Piping Rock's Cross-Points

 Piping Rock raises two cross-points attacking the jury's findings that EPHS did not breach the Agreement, and that EPHS did not breach a subsequent agreement to provide financial backing for a construction loan.   In both points, Piping Rock alleges that the findings are against the great weight and preponderance of the evidence and manifestly unjust.   Piping Rock has waived both of its cross-points.   Under the Texas Rules of Civil Procedure, a motion for new trial is a prerequisite to an appellate complaint of factual insufficiency of the evidence to support a jury finding or a complaint that a jury finding is against the overwhelming weight of the evidence.   Tex.R.Civ.P. 324(b)(2), (3).   The record does not reflect that Piping Rock filed a motion for new trial.   In fact, Piping Rock filed a motion for entry of judgment on the jury verdict, including the findings of which it attempts to complain on appeal.   The court of appeals will not consider cross-points where the party did not object to the judgment or otherwise except to it.   See Delhi Gas Pipeline Corporation v. Lamb, 724 S.W.2d 97 (Tex.App.-El Paso 1986, writ ref'd n.r.e.);  Illey v. Hatley, 693 S.W.2d 506 (Tex.App.-San Antonio 1985, writ ref'd n.r.e.).   Piping Rock has waived its complaints.   Accordingly, we overrule Piping Rock's two cross-points.

CONCLUSION

Having considered and overruled all but one of the parties' points and cross-points of error, we affirm the judgment of the trial court with the exception of the trial court's failure to award EPHS attorney's fees.   Having sustained EPHS's eleventh point, we remand the cause to the trial court for proceedings on the award of attorney's fees not inconsistent with this opinion.

FOOTNOTES

1.   EPHS points to several other expense categories Piping Rock admitted were incurred prior to April 1, 1990, such as architectural expenses.   The jury, however, failed to award Piping Rock reliance damages for anything other than developer overhead and demolition costs despite a question inviting them to do so.

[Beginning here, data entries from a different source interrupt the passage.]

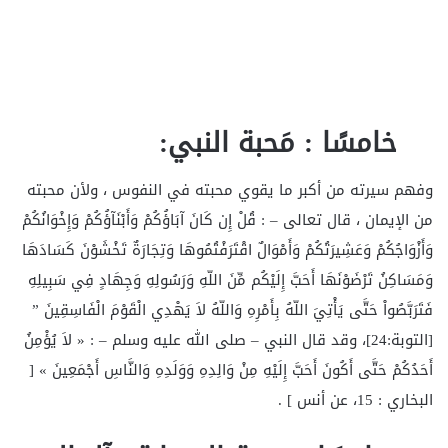
خامسًا : مَحبة النبي:
وفهم سيرته من أكبر ما يقوي محبته في النفوس ، ولأن محبته
من الإيمان ، قال تعالى – : قُلْ إِن كَانَ آبَاؤُكُمْ وَأَبْنَآؤُكُمْ وَإِخْوَانُكُمْ
وَأَزْوَاجُكُمْ وَعَشِيرَتُكُمْ وَأَمْوَالٌ اقْتَرَفْتُمُوهَا وَتِجَارَةٌ تَخْشَوْنَ كَسَادَهَا
وَمَسَاكِنُ تَرْضَوْنَهَا أَحَبَّ إِلَيْكُم مِّنَ اللّهِ وَرَسُولِهِ وَجِهَادٍ فِي سَبِيلِهِ
فَتَرَبَّصُواْ حَتَّى يَأْتِيَ اللّهُ بِأَمْرِهِ وَاللّهُ لاَ يَهْدِي الْقَوْمَ الْفَاسِقِينَ ”
[التوبة:24]، وقد قال النبي – صلى الله عليه وسلم – : « لاَ يُؤْمِنُ
أَحَدُكُمْ حَتَّى أَكُونَ أَحَبَّ إِلَيْهِ مِنْ وَالِدِهِ وَوَلَدِهِ وَالنَّاسِ أَجْمَعِينَ » [
البخاري : 15، عن أنس ] .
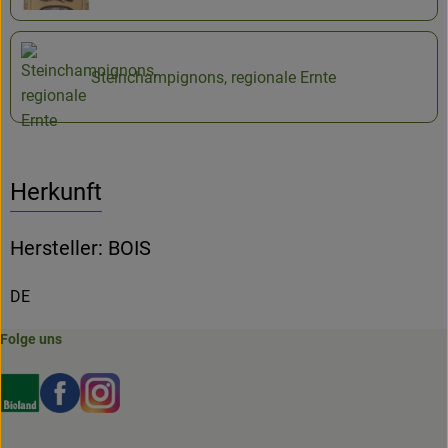
Steinchampignons, regionale Ernte
Herkunft
Hersteller: BOIS
DE
Folge uns
Externer Link zu https://www.bioland.de/verbraucher
Externer Link zu https://www.facebook.com/martin
Externer Link zu https://www.instagram.com/b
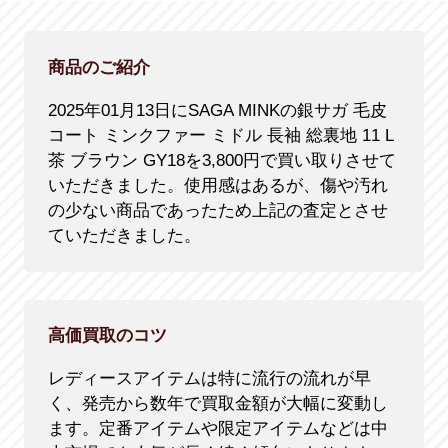
商品のご紹介
2025年01月13日にSAGA MINKの銀サガ 毛皮
コート ミンクファー ミドル 長袖 総裏地 11 L
茶 ブラウン GY18を3,800円で買い取りさせて
いただきました。使用感はあるが、傷や汚れ
の少ない商品であったため上記の査定とさせ
ていただきました。
高価買取のコツ
レディースアイテムは特に流行の流れが早
く、発売から数年で買取金額が大幅に変動し
ます。定番アイテムや限定アイテムなどは中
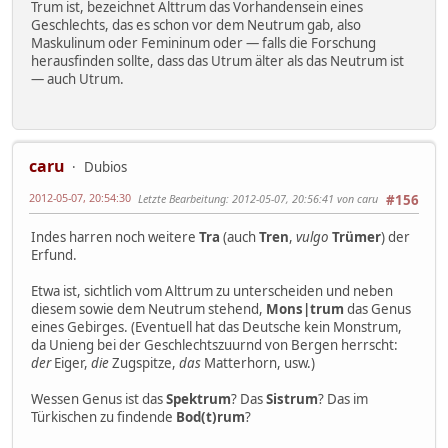
Trum ist, bezeichnet Alttrum das Vorhandensein eines
Geschlechts, das es schon vor dem Neutrum gab, also
Maskulinum oder Femininum oder — falls die Forschung
herausfinden sollte, dass das Utrum älter als das Neutrum ist
— auch Utrum.
caru
Dubios
2012-05-07, 20:54:30
Letzte Bearbeitung
: 2012-05-07, 20:56:41 von caru
#156
Indes harren noch weitere
Tra
(auch
Tren
,
vulgo
Trümer
) der
Erfund.
Etwa ist, sichtlich vom Alttrum zu unterscheiden und neben
diesem sowie dem Neutrum stehend,
Mons|trum
das Genus
eines Gebirges. (Eventuell hat das Deutsche kein Monstrum,
da Unieng bei der Geschlechtszuurnd von Bergen herrscht:
der
Eiger,
die
Zugspitze,
das
Matterhorn, usw.)
Wessen Genus ist das
Spektrum
? Das
Sistrum
? Das im
Türkischen zu findende
Bod(t)rum
?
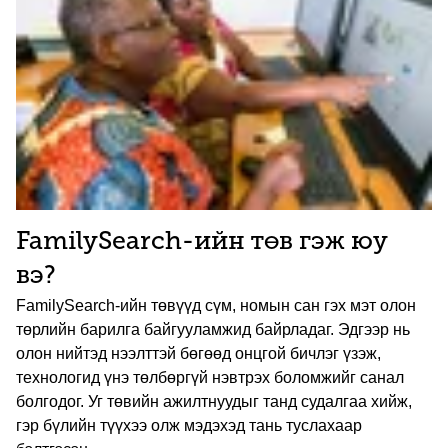
FamilySearch-ийн төв гэж юу
вэ?
FamilySearch-ийн төвүүд сүм, номын сан гэх мэт олон
төрлийн барилга байгууламжид байрладаг. Эдгээр нь
олон нийтэд нээлттэй бөгөөд онцгой бичлэг үзэж,
технологид үнэ төлбөргүй нэвтрэх боломжийг санал
болгодог. Уг төвийн ажилтнуудыг танд судалгаа хийж,
гэр бүлийн түүхээ олж мэдэхэд тань туслахаар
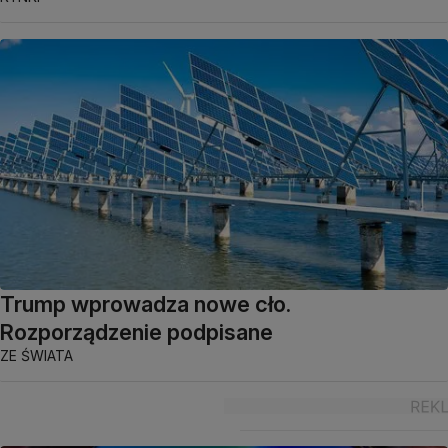
Trump wprowadza nowe cło.
Rozporządzenie podpisane
ZE ŚWIATA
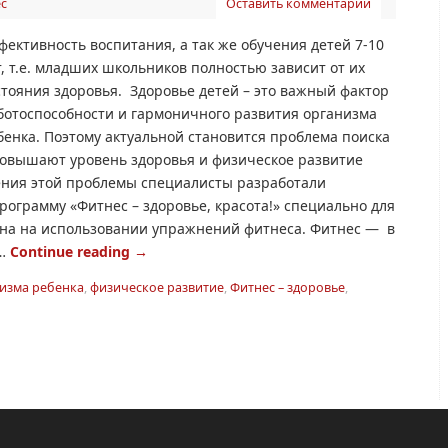
с
Оставить комментарий
фективность воспитания, а так же обучения детей 7-10
т, т.е. младших школьников полностью зависит от их
стояния здоровья. Здоровье детей – это важный фактор
ботоспособности и гармоничного развития организма
бенка. Поэтому актуальной становится проблема поиска
повышают уровень здоровья и физическое развитие
ния этой проблемы специалисты разработали
ограмму «Фитнес – здоровье, красота!» специально для
ана на использовании упражнений фитнеса. Фитнес — в
 …
Continue reading
→
изма ребенка
,
физическое развитие
,
Фитнес – здоровье
,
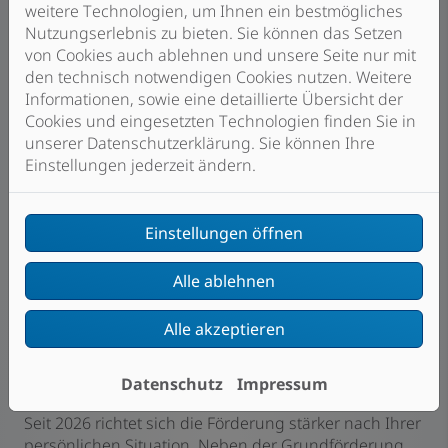
weitere Technologien, um Ihnen ein bestmögliches
Nutzungserlebnis zu bieten. Sie können das Setzen
Mehr Maßnahmen – höhere
von Cookies auch ablehnen und unsere Seite nur mit
Förderung
den technisch notwendigen Cookies nutzen. Weitere
Informationen, sowie eine detaillierte Übersicht der
Cookies und eingesetzten Technologien finden Sie in
Wer mehrere energetische Maßnahmen miteinander
unserer Datenschutzerklärung. Sie können Ihre
kombiniert, kann einen höheren Effizienzstandard
Einstellungen jederzeit ändern.
erreichen und dadurch von attraktiveren
Förderungen profitieren.
Wichtig ist: Die Heizungsförderung macht dabei nur
Einstellungen öffnen
einen Teil der gesamten Förderung aus, da auch
weitere Sanierungsmaßnahmen berücksichtigt
Alle ablehnen
werden.
Alle akzeptieren
So hoch kann Ihre Förderung
ausfallen
Datenschutz
Impressum
Seit 2026 richtet sich die Förderung stärker nach Ihrer
persönlichen Situation. Neben der Grundförderung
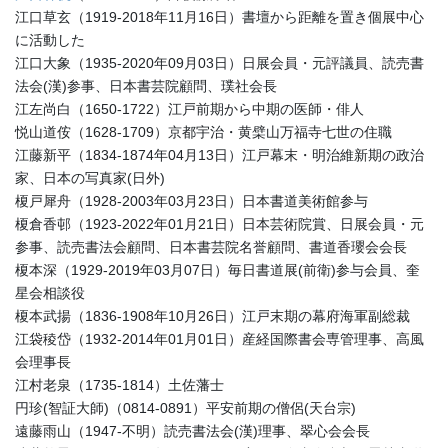
江口草玄（1919-2018年11月16日）書壇から距離を置き個展中心
に活動した
江口大象（1935-2020年09月03日）日展会員・元評議員、読売書
法会(漢)参事、日本書芸院顧問、璞社会長
江左尚白（1650-1722）江戸前期から中期の医師・俳人
悦山道侒（1628-1709）京都宇治・黄檗山万福寺七世の住職
江藤新平（1834-1874年04月13日）江戸幕末・明治維新期の政治
家、日本の写真家(日外)
榎戸犀舟（1928-2003年03月23日）日本書道美術館参与
榎倉香邨（1923-2022年01月21日）日本芸術院賞、日展会員・元
参事、読売書法会顧問、日本書芸院名誉顧問、書道香瓔会会長
榎本深（1929-2019年03月07日）毎日書道展(前衛)参与会員、奎
星会相談役
榎本武揚（1836-1908年10月26日）江戸末期の幕府海軍副総裁
江袋稜岱（1932-2014年01月01日）産経国際書会専管理事、高風
会理事長
江村老泉（1735-1814）土佐藩士
円珍(智証大師)（0814-0891）平安前期の僧侶(天台宗)
遠藤雨山（1947-不明）読売書法会(漢)理事、翠心会会長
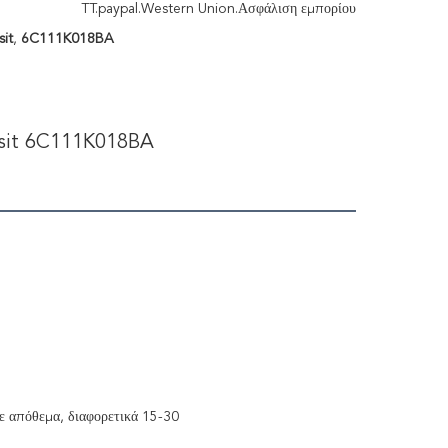
TT.paypal.Western Union.Ασφάλιση εμπορίου
it
,
6C111K018BA
nsit 6C111K018BA
σε απόθεμα, διαφορετικά 15-30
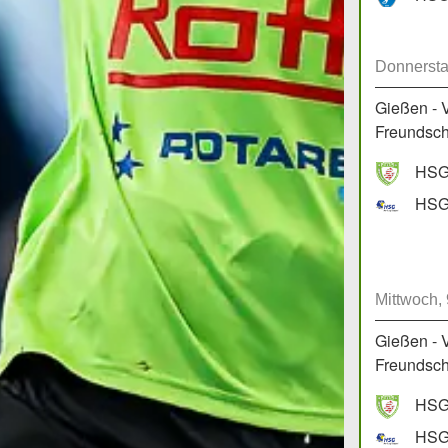
Donnersta
Gießen - 
Freundscha
HSG 
HSG 
Mittwoch,
Gießen - 
Freundscha
HSG 
HSG 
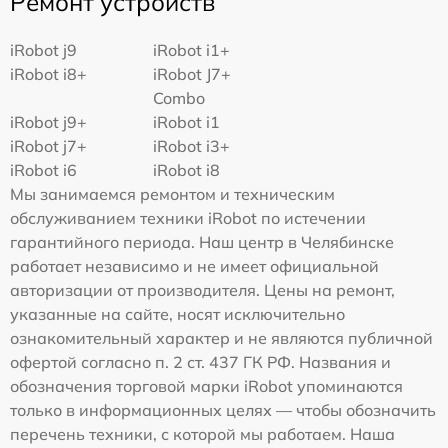
Ремонт устройств
iRobot j9
iRobot i1+
iRobot i8+
iRobot J7+
Combo
iRobot j9+
iRobot i1
iRobot j7+
iRobot i3+
iRobot i6
iRobot i8
Мы занимаемся ремонтом и техническим
обслуживанием техники iRobot по истечении
гарантийного периода. Наш центр в Челябинске
работает независимо и не имеет официальной
авторизации от производителя. Цены на ремонт,
указанные на сайте, носят исключительно
ознакомительный характер и не являются публичной
офертой согласно п. 2 ст. 437 ГК РФ. Названия и
обозначения торговой марки iRobot упоминаются
только в информационных целях — чтобы обозначить
перечень техники, с которой мы работаем. Наша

2.   The January 14 bill for expenses incurred through December 31, 1990 appears to be the bill in this record closest in time to April 1, 1990.   There is no testimony in the record establishing exactly when Piping Rock began making expenditures pursuant to EPHS's promise to pay expenses in the absence of construction financing.   December 31, 1990 therefore is the only established date after which the jury could be sure that billed expenses were incurred in reliance on any EPHS promise to pay expenses as incurred after Piping Rock failed to obtain financing by April 1, 1990.

3.   Attorney's fees issue, Piping Rock argues the jury's failure to find that Piping Rock was excused from performance is against the great weight and preponderance of the evidence and is manifestly unjust, therefore, EPHS should not recover attorney's fees.   Piping Rock, however, fails to provide any argument or record references in support of its allegation.   We therefore decline to consider the argument.